Provided passage =>
....
For me, gardening has to be “no fuss”. It has to almost run on auto pilot once it’s set up.
Making your growing project convenient. Besides an area that has good sun & water source, make sure where you grow your plants is easy for you to access. Growing right outside of your front or back door is a good idea instead of having to walk all the way to the “back forty” to get to it. Growing food works best if it can easily be part of your normal daily routine. (Though I have gardens in public places, that don’t need daily visits because I grow more perennial drought tolerant plants there and I normally drive that way in my weekly routine making it easy to maintain).
Water source and watering system needs to be handy and easy to use. I can’t stand to fight with kinking hoses and I need a good shower nozzle that is not going to break tomorrow because it’s just made of plastic! For smaller projects, I also prefer to use rain collection (instead of chlorinated water) by using an open top 55 gallon rain barrel (with removable screen) because I can just dunk my water can into it. (Works faster than the spigot at the bottom 🙂
Companion plant with herbs can increase yields, attract beneficial insects, and help nurture diversity for balance.
....
Exercise requirements =>
• A. Repeat the gardening passage word for word from "For me, gardening" to "easy to maintain).".
• B. Pick up the text on easy gardening where it stops and continue it.

Data below =>
....
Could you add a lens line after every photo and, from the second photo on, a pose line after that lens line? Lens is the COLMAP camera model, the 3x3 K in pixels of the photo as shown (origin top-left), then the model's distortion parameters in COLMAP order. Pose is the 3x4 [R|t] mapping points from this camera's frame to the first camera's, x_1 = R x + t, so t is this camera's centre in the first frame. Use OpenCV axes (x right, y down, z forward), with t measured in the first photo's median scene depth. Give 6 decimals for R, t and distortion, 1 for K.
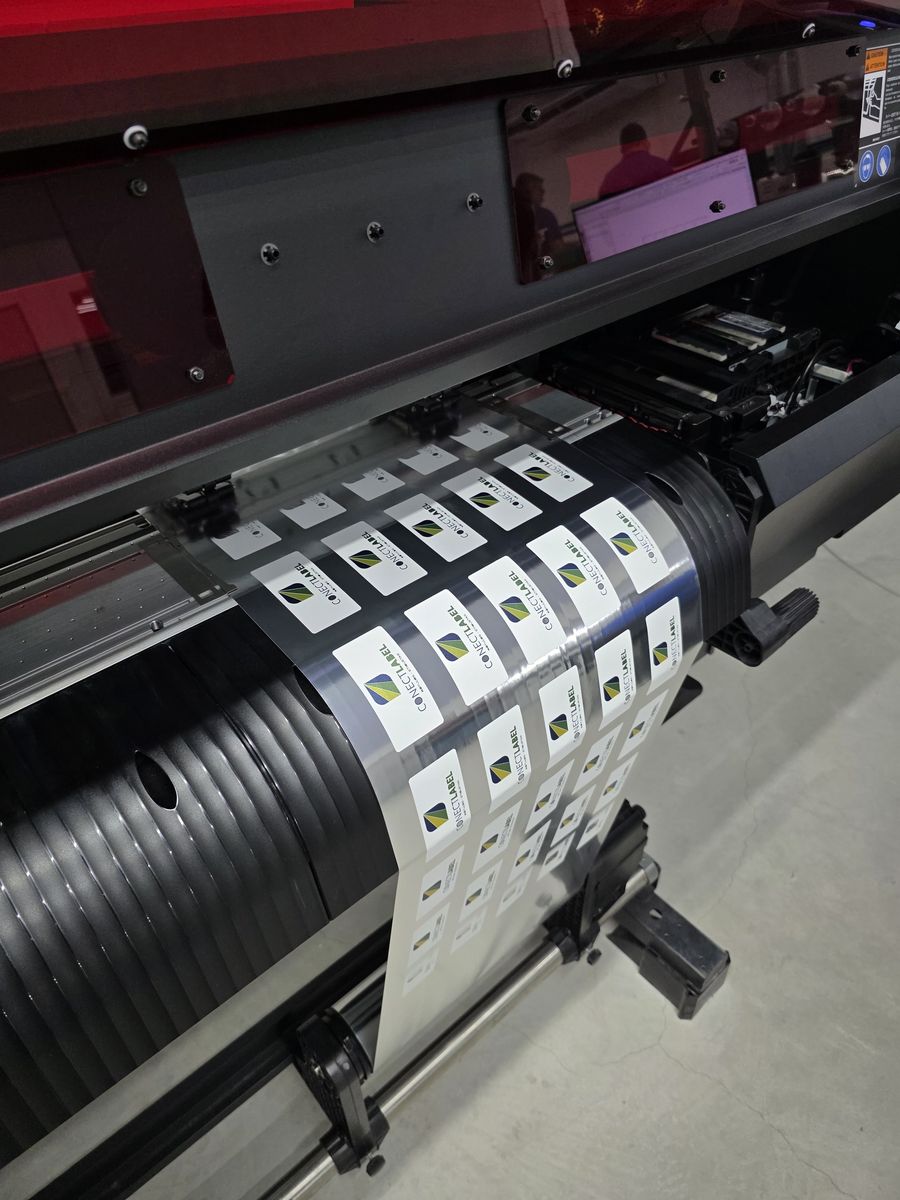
....
Task responses =>
• A.
For me, gardening has to be “no fuss”. It has to almost run on auto pilot once it’s set up.
Making your growing project convenient. Besides an area that has good sun & water source, make sure where you grow your plants is easy for you to access. Growing right outside of your front or back door is a good idea instead of having to walk all the way to the “back forty” to get to it. Growing food works best if it can easily be part of your normal daily routine. (Though I have gardens in public places, that don’t need daily visits because I grow more perennial drought tolerant plants there and I normally drive that way in my weekly routine making it easy to maintain).

• B.
Companion and inter-plant herbs right along with your vegetables. For instance, plant cabbage, kale, broccoli and other bassicas with dill, which attracts predatory wasps.
Predatory wasps are just one example of the how a healthy garden balances itself. Here is just a little about how that works.
Trichogrammatids, scelionids and mymarids are no bigger than the period at the end of this sentence. They help control caterpillars such as cabbage loopers and cabbageworms.
Eulophids parasitic wasps that are usually metallic green or blue in color. Some types help control Colorado potato beetles by parasitizing their eggs, while others parasitize the adult insects.
Pteromalids are about one-eighth inch long and solid black with distinctive red eyes. Female pteromalids parasitize pupating caterpillars and beetle larvae by laying eggs inside them.
Interesting stuff, huh?…
Dill planted with brassicas is just one of the many beneficial relationships you can encourage in your garden. Google companion planting for more.
All compost is not created equal.
It is smart to recycle our vegetable scrapes, coffee grounds and tea bags. You can make a compost pile and make you’re own soil for your garden. I add some Microbemakers Compost Tea in a Box to mine so that it would jump start the process with more microbes. Even though I use compost that I make, it is never enough or as effective as the compost tea. This stuff is amazing and perfect for people who cannot have a compost pile. I use it to feed my garden plots and it takes all the guesswork out of balancing my soil nutrition because the microbes know just what to do! Saves me sooo much time, energy and $$. I have never had a product I could recommend until now.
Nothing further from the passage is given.